Strategically, Vigneault could play Malhotra at any time he feels his team or the crowd requires a lift -say, if the Canucks trail in the series, or lose the first game, and require that extra intangible to turn the course of the series' direction.
After all, who hasn't felt the goosebumps rising when eternal underdog Rudy Ruettiger finally takes the field in the eponymous movie, with a Notre Dame football crowd chanting as one, "Rudy, Rudy, Rudy ..."
And while Malhotra's story remains to be finished, the sight of No. 27 on the ice at Rogers Arena seems almost certain to illicit a similar response from Canuck fans: "Manny, Manny, Manny ..."
At heart, we're all suckers for a tale that touches the heart, including the cynical media, which was handed a roomservice story Saturday that deflected more probing questions about the health and readiness of other Canucks for the battle ahead. At the very least, the newser bought some of Malhotra's teammates a day of grace from having to come up with a new spin on things.
Still, there was nothing contrived, tactical or artificial in the timbre of Malhotra's voice, only genuineness and poignancy as his words cracked and he fought to stifle his emotions in expressing his gratitude to those who had reached out to him.
He's been given one of life's lucky breaks -from the expectation of permanent and irreversible damage to his vision, or the possibility that he would remain nothing more than a lucky talisman or spiritual touchstone in this year's Stanley Cup playoffs. Now, he could be a valued, on-ice contributor.
"Coming to where I was on March 16 to, potentially, playing in the Cup finals ... there have been a lot of ups and downs there," he admitted. "To be able to sit in front of you guys and say there's a possibility I will play this year ... it's definitely a very uplifting feeling for myself."
Malhotra said he received encouragement throughout his ordeal from former Canuck Mattias Ohlund, now a member of the Tampa Bay Lightning, who took a puck to his right eye 12 years ago and continues to play with reduced vision. But Berard, his former teammate, was especially supportive.
"He [Berard] was a big part of my recovery ... a real friend," Malhotra said. "Through the whole period, a great deal of things were up in the air. He did a great job of settling me down."
What really moved Malhotra, though, was the outpouring of support and concern, not only from Canucks ownership, management, coaches and players, but from scores of executives, coaches and skaters around the NHL with whom he had only passing acquaintance.
"They expressed their best wishes and thoughts, just for my health," he said. "It really put things into perspective."
His injury also changed his perspective on vision protection, something Malhotra had declined to use before.

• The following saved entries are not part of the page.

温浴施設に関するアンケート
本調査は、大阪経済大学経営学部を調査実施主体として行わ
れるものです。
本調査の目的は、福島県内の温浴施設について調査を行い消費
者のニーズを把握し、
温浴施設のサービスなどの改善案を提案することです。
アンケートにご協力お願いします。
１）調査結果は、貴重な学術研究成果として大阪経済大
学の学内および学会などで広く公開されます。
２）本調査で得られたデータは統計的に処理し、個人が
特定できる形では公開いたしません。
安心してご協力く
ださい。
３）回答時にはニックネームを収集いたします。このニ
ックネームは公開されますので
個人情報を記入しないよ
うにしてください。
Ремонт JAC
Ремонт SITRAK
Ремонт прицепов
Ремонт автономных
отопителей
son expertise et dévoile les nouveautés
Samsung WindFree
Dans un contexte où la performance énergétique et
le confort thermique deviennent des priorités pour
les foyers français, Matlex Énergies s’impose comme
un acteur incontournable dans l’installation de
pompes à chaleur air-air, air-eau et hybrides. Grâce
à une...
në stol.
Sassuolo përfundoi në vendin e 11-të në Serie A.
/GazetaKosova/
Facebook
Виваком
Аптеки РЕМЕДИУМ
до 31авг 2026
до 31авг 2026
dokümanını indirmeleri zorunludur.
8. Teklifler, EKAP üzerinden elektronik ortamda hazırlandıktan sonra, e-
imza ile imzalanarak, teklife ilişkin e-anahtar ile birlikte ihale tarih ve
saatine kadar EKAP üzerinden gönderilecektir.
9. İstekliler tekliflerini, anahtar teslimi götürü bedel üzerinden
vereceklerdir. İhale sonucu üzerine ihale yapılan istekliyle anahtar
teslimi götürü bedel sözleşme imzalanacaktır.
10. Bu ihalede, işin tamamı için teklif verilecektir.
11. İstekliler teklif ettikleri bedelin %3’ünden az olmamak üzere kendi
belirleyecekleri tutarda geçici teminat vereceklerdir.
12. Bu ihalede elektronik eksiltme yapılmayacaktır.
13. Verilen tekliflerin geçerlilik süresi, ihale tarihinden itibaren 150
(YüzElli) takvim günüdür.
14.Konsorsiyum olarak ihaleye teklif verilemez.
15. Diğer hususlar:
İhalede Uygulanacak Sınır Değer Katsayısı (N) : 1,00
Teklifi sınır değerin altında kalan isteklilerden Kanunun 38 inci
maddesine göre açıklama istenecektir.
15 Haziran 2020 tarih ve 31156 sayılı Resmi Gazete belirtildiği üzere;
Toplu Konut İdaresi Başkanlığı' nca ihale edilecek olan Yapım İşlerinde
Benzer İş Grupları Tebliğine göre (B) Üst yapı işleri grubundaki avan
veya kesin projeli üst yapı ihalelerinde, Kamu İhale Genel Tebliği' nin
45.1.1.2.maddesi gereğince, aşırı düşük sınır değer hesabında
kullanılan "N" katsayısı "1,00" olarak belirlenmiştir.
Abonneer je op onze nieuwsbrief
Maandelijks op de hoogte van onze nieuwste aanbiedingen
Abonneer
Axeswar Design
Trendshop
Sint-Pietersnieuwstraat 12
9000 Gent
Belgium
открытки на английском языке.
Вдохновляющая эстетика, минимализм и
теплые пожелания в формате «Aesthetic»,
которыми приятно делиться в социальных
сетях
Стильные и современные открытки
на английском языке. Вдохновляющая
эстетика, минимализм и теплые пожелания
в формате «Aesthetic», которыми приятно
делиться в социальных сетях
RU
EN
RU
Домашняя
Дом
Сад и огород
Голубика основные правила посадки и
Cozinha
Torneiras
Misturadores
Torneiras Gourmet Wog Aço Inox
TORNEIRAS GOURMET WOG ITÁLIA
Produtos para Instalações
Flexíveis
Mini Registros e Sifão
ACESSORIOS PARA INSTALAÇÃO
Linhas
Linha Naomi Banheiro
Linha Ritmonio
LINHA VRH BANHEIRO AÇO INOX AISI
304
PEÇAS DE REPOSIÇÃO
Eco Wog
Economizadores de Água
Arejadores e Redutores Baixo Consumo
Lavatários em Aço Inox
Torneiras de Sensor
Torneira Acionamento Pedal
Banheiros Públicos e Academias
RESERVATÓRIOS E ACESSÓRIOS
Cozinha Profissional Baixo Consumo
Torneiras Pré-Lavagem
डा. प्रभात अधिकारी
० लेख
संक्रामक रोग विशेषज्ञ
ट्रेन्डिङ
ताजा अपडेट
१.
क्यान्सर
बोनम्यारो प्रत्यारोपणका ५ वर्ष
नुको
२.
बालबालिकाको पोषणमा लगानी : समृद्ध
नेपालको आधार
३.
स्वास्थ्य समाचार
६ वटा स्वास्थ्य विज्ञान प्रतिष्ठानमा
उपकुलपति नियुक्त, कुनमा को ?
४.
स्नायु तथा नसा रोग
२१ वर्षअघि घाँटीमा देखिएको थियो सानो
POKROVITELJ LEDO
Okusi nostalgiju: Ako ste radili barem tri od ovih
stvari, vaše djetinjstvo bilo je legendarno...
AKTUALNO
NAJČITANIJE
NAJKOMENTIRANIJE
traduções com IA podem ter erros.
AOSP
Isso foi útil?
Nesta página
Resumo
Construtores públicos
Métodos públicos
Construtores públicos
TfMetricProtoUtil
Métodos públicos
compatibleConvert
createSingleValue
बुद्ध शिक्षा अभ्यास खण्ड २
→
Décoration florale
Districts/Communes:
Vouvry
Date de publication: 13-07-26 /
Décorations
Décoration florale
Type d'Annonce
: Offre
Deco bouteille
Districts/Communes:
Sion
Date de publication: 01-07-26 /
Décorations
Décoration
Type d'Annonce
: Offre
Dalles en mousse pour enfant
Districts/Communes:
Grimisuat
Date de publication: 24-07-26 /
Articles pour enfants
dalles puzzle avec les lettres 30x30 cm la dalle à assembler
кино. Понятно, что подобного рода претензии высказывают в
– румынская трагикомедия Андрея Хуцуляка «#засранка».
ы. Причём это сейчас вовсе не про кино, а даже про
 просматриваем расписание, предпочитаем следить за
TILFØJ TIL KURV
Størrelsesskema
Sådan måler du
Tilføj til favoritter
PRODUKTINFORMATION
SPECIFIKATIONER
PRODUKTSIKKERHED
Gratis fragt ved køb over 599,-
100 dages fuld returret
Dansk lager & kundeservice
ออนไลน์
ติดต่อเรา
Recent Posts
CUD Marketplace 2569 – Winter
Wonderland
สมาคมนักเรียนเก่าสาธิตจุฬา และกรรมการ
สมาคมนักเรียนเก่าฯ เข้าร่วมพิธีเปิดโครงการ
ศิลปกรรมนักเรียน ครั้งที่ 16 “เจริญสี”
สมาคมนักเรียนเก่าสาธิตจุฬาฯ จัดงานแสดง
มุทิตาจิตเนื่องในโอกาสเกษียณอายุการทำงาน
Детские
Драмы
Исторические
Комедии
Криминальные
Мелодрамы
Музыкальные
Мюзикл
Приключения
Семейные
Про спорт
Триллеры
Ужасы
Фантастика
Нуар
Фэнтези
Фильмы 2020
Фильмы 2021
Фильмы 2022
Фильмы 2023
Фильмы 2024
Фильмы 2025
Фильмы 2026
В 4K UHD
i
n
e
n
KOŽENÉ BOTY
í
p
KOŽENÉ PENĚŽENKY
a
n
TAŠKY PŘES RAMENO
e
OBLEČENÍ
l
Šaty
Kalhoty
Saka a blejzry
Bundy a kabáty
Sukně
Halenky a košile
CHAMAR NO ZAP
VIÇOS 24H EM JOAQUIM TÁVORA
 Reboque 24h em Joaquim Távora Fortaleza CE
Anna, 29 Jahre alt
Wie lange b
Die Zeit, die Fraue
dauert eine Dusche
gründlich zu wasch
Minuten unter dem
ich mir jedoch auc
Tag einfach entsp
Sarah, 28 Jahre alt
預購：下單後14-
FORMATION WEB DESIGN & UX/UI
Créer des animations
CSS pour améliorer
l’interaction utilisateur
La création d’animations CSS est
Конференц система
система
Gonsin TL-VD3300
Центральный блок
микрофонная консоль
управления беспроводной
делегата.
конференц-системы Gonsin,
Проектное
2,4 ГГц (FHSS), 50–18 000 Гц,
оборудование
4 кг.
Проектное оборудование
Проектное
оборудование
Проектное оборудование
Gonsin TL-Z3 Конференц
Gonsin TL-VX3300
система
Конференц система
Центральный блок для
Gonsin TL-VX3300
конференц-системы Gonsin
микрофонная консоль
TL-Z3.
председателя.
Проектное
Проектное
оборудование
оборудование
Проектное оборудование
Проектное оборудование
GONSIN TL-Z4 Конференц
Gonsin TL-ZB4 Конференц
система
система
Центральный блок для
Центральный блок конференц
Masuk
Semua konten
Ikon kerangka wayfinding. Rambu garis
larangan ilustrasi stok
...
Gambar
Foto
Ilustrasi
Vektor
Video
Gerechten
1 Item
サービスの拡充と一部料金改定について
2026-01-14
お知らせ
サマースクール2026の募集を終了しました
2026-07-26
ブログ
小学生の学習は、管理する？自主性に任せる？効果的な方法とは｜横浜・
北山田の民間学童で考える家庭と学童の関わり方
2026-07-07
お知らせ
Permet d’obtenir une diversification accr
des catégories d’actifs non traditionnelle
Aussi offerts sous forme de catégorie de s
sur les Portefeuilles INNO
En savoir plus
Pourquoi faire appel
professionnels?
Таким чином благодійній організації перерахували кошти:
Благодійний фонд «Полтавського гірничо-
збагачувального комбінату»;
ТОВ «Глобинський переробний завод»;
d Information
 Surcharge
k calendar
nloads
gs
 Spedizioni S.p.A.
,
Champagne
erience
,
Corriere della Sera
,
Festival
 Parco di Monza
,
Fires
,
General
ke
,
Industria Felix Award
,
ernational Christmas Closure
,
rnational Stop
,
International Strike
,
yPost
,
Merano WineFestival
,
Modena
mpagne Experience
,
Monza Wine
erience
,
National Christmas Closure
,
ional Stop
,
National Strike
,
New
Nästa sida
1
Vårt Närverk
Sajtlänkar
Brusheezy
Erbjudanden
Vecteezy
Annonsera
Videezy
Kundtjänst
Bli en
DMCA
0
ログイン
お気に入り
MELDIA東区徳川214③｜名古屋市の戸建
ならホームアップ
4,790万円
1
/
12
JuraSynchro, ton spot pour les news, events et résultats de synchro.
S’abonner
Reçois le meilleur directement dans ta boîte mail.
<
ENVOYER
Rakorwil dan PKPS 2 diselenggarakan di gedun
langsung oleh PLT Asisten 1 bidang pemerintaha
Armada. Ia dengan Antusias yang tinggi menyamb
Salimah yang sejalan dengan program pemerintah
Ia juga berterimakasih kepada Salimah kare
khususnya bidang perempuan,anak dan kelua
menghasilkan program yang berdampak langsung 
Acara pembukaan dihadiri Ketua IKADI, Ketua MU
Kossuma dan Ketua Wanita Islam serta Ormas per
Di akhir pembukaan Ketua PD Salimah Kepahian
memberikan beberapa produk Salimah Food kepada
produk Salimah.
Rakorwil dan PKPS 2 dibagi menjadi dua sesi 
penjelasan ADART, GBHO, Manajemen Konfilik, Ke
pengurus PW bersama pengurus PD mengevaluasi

He had logged 777 NHL games without a face shield.
"I realize the importance of it now," he said. "I'll wear the full face shield for the rest of this year and see what my comfort level is with different pieces of equipment."
Will his damaged eye ever be as good as new?
"I can honestly say, I'm not 20-20 in that [left] eye," Malhotra admitted. "I've never been 20-20 in that eye. But I've been cleared medically to play."
Maybe he does, maybe he doesn't. It's still a bit of a guessing game, for everybody, including the Bruins. Vigneault's played this psychological game before, and it's never wise to show what you've got in the opening gambit.